## WHAT THE TASK ASKS
Check the records below line by line. Give the count of lines with "print", and nothing else.

──────── PROVIDED MATERIAL ────────

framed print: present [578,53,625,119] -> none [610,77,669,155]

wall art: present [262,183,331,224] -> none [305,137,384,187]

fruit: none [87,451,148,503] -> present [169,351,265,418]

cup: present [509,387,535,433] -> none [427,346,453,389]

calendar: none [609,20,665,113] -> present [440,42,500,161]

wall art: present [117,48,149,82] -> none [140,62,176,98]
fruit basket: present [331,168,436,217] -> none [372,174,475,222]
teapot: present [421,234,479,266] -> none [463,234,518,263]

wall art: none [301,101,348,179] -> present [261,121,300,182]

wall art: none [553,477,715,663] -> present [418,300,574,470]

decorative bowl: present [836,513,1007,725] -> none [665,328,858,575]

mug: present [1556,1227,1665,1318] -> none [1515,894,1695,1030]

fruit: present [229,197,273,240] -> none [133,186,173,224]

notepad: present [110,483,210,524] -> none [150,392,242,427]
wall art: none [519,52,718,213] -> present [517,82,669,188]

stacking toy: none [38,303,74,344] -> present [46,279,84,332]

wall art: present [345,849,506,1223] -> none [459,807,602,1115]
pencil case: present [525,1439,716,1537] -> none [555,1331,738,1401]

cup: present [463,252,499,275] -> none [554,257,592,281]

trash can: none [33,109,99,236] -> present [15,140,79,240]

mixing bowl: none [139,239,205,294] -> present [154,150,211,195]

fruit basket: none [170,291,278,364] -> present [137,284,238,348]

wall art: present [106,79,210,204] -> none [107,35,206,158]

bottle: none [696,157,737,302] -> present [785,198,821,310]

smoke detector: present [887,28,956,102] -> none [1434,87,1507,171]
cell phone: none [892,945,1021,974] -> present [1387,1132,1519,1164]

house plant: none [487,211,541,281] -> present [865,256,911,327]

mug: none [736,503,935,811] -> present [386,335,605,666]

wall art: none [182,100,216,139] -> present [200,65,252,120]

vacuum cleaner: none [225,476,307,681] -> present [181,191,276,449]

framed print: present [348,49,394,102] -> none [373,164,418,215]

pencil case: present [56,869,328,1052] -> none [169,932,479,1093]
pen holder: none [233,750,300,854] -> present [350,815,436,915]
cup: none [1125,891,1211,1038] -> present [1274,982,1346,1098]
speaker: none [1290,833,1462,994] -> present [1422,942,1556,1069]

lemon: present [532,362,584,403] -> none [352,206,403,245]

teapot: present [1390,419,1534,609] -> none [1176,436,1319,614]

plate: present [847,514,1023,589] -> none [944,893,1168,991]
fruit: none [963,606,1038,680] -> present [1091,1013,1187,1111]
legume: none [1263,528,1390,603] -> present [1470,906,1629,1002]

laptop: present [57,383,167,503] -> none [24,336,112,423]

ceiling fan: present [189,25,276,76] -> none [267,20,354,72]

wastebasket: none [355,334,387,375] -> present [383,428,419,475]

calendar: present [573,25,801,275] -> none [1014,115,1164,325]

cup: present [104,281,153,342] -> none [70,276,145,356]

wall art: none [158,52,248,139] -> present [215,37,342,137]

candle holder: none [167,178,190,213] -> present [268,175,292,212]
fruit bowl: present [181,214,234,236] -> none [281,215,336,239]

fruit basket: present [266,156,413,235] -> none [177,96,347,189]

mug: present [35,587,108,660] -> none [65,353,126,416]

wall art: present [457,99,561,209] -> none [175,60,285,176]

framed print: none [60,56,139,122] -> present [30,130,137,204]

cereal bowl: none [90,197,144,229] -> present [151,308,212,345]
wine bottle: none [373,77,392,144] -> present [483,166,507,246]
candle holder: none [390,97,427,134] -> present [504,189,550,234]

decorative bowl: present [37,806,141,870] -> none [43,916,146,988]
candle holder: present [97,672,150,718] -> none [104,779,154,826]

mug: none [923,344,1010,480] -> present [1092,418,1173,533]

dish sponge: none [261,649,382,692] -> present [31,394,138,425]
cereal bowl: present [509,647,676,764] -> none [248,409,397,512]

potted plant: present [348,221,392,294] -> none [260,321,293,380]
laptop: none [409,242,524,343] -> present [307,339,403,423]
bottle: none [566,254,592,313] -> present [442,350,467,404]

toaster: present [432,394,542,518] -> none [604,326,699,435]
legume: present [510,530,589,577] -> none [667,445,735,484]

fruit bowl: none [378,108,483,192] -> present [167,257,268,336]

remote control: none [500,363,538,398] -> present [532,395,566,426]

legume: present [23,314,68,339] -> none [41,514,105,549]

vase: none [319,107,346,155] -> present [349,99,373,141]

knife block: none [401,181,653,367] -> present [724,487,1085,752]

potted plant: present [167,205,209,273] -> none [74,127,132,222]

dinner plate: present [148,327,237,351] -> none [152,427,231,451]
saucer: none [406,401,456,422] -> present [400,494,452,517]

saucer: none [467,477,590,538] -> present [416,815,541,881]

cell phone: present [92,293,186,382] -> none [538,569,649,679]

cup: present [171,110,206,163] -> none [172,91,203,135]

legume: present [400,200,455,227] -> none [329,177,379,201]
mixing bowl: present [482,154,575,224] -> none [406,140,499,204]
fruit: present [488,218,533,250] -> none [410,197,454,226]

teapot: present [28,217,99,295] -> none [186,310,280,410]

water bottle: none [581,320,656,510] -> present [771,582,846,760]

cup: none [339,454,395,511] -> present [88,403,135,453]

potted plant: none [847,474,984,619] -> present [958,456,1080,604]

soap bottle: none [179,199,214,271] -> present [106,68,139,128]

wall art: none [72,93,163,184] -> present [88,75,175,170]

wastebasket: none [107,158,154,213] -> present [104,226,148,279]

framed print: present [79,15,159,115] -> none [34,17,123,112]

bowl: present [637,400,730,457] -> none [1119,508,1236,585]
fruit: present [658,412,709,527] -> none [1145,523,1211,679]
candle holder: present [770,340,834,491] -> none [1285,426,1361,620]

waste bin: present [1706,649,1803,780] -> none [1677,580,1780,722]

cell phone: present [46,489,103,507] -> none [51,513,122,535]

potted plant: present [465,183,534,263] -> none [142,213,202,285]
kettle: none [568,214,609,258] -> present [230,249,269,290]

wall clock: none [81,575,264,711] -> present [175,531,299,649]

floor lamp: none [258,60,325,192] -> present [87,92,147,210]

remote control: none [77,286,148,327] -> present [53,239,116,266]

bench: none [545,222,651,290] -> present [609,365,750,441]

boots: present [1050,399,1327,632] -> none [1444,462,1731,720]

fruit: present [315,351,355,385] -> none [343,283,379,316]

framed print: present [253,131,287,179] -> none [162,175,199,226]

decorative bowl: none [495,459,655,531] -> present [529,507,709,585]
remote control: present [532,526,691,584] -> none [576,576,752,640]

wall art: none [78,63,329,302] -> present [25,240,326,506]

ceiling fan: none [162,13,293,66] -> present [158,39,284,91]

────────

## WRITTEN REPLY
5